One experience was similar for me. My niece wanted a uke for Xmas, coming up on 2 years ago now. I gave her links since she's a Youtube junkie and taught her some lessons myself, because she asked me to. Almost 2 years later, what does she play? Nothing. The uke, a Dolphin, is in their garage. :(

But I've given a uke to a uke player and "well received" is an understatement!
 
to me, this thread reminds me of the idea that "if you ever loan money to someone, don't expect to get it back."
 
I gave a couple Dolphin's to the grandkids this summer when we went away for a week at the beach.

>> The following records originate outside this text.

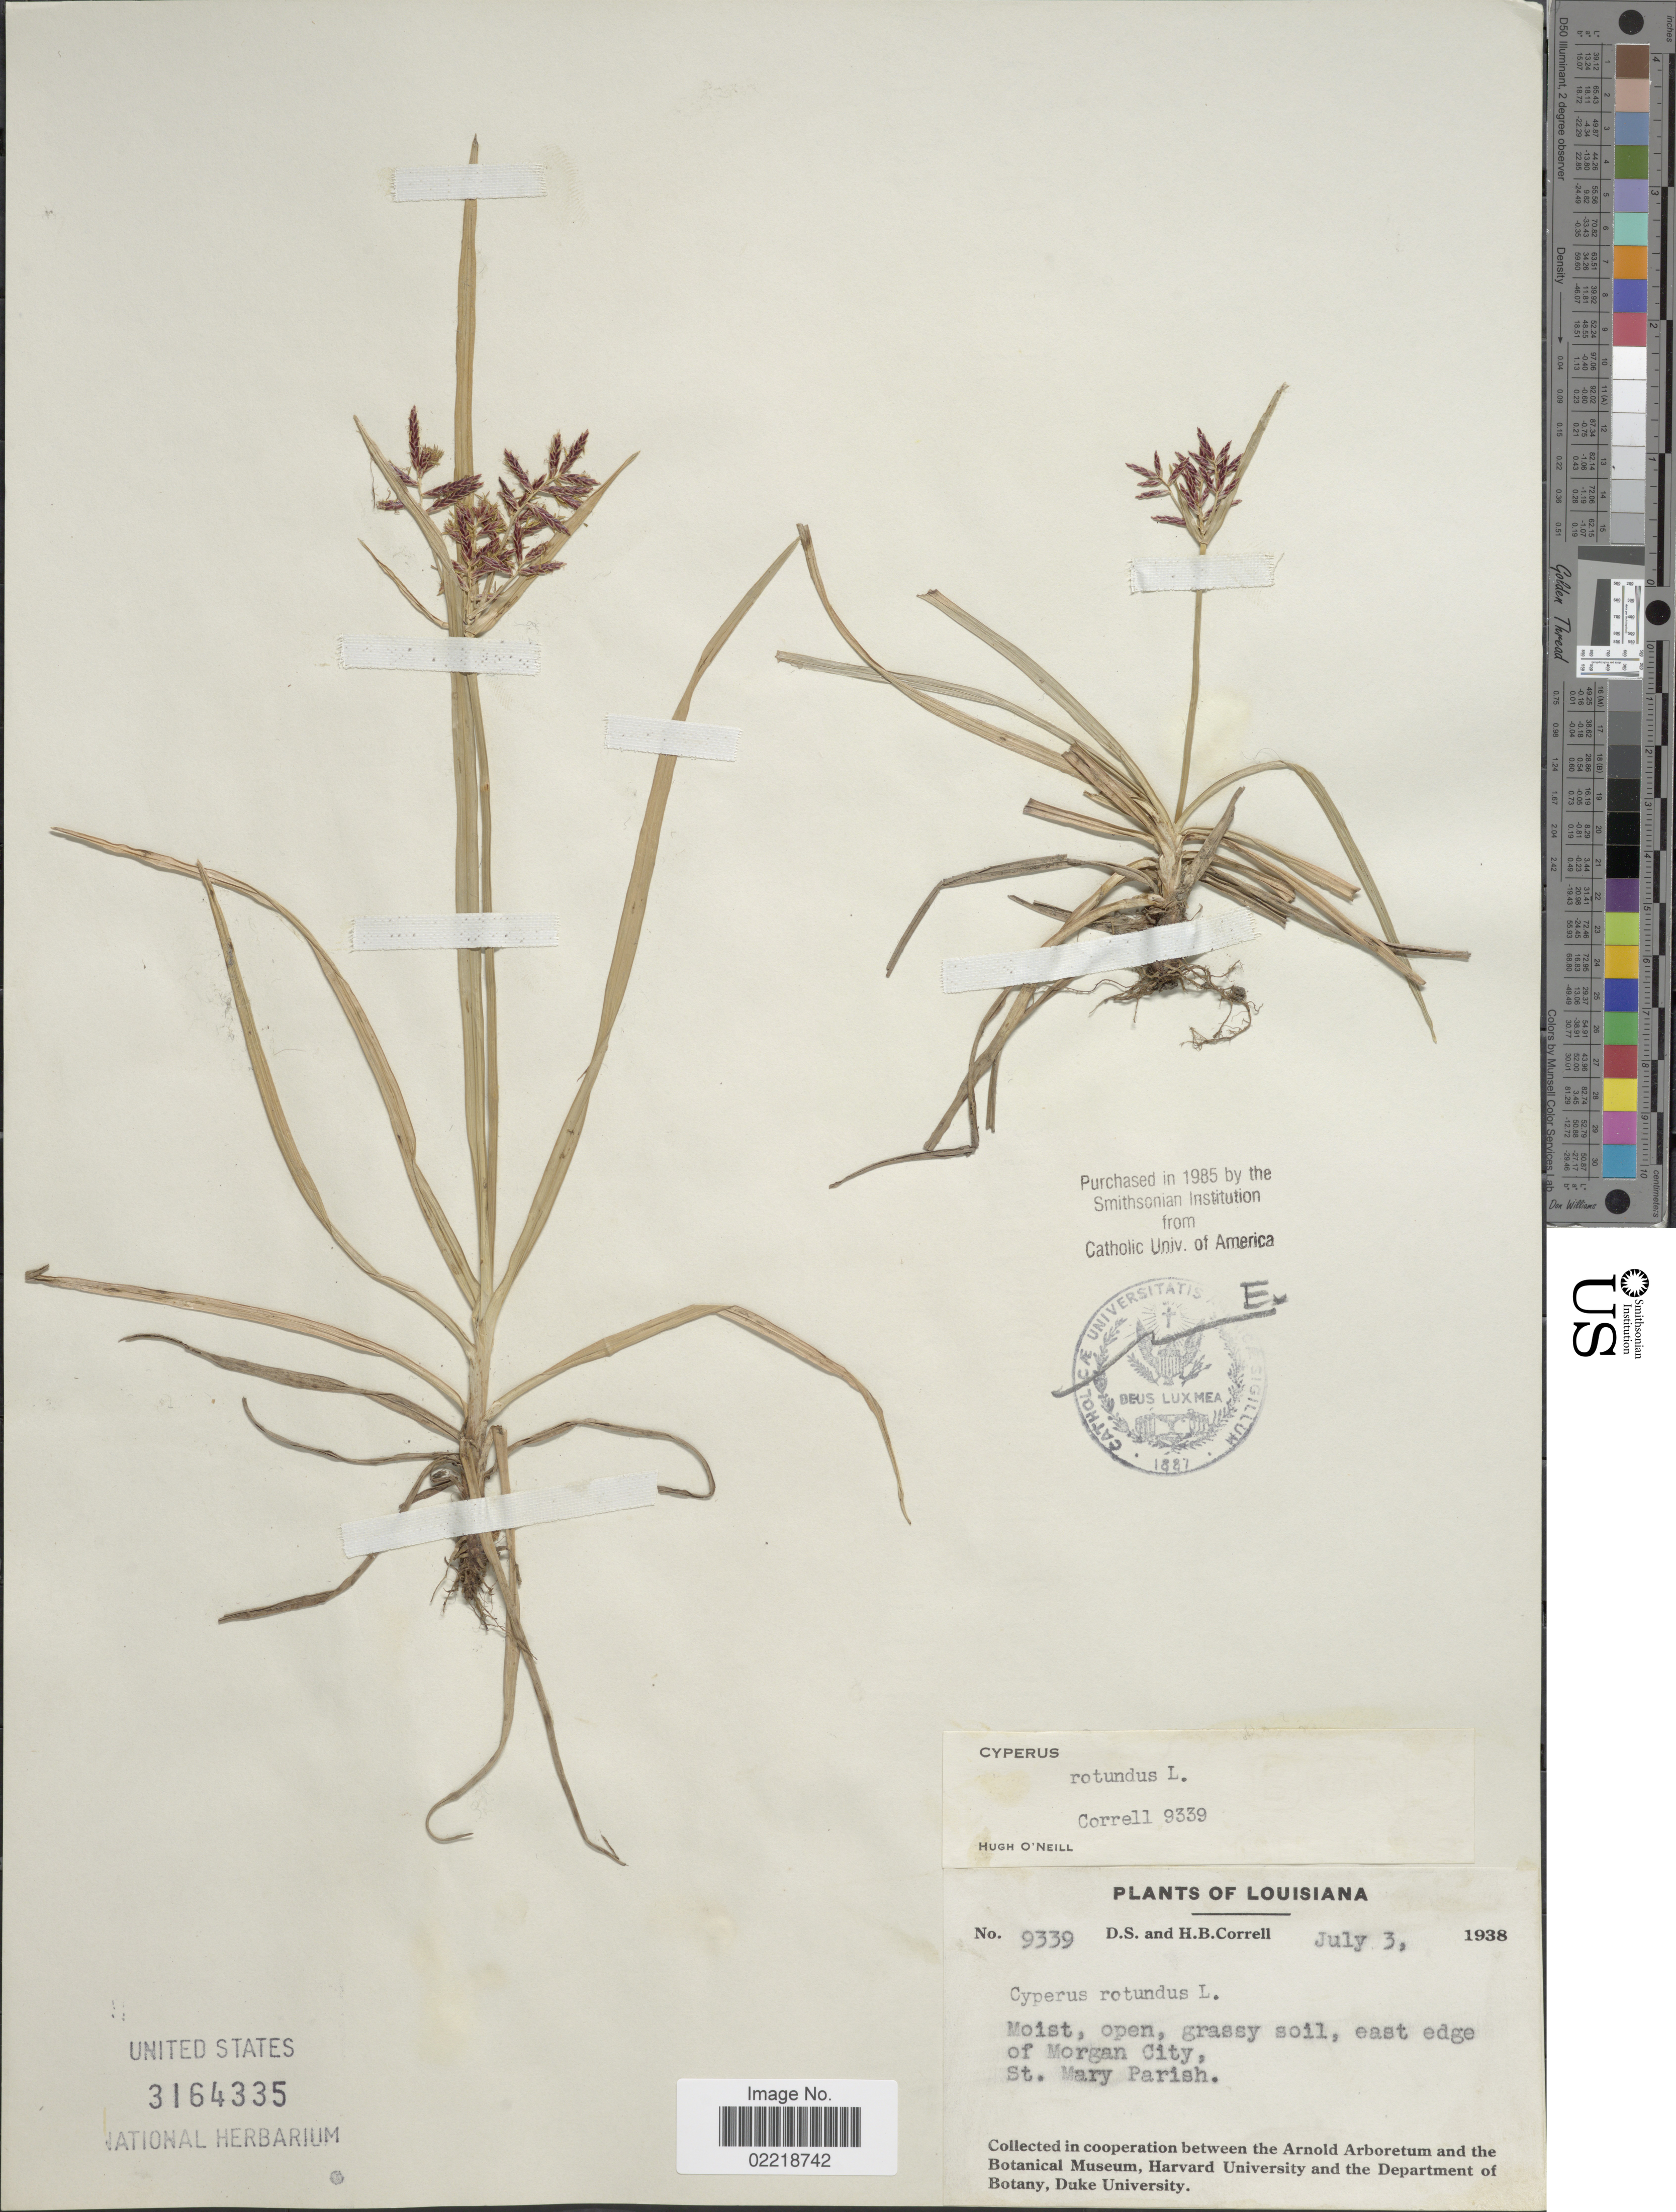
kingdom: Plantae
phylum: Tracheophyta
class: Liliopsida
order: Poales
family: Cyperaceae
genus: Cyperus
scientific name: Cyperus rotundus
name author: L.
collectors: D. S. Correll & H. Correll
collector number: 9339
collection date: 1938-07-03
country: United States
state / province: Louisiana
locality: East edge of Morgan City, St. Mary Parish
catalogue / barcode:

They played with them each night giving us a concert, it made for god memories. Since that week they sit unused in their bedrooms, maybe they'll pick them up again some day. I'm certainly not going to ask for them back.

The question does bring up another though. I just ordered a Fluke to replace my first uke, a Luna Tattoo. Not having a use for the Tattoo, I'd like to give it away rather then just sit unused. After reading all the above I think I'll post it on Craigslist for $20 or some such. Thinking if someone is willing to drive over to get it and pay $20, they must have a better use for it then me. All they teach at the local elementary school is recorder.
 
Gifting a uke can be a long term investment. Worse case scenario is it sits in a closet for a few generations until a descendant makes a happy discovery and starts playing it.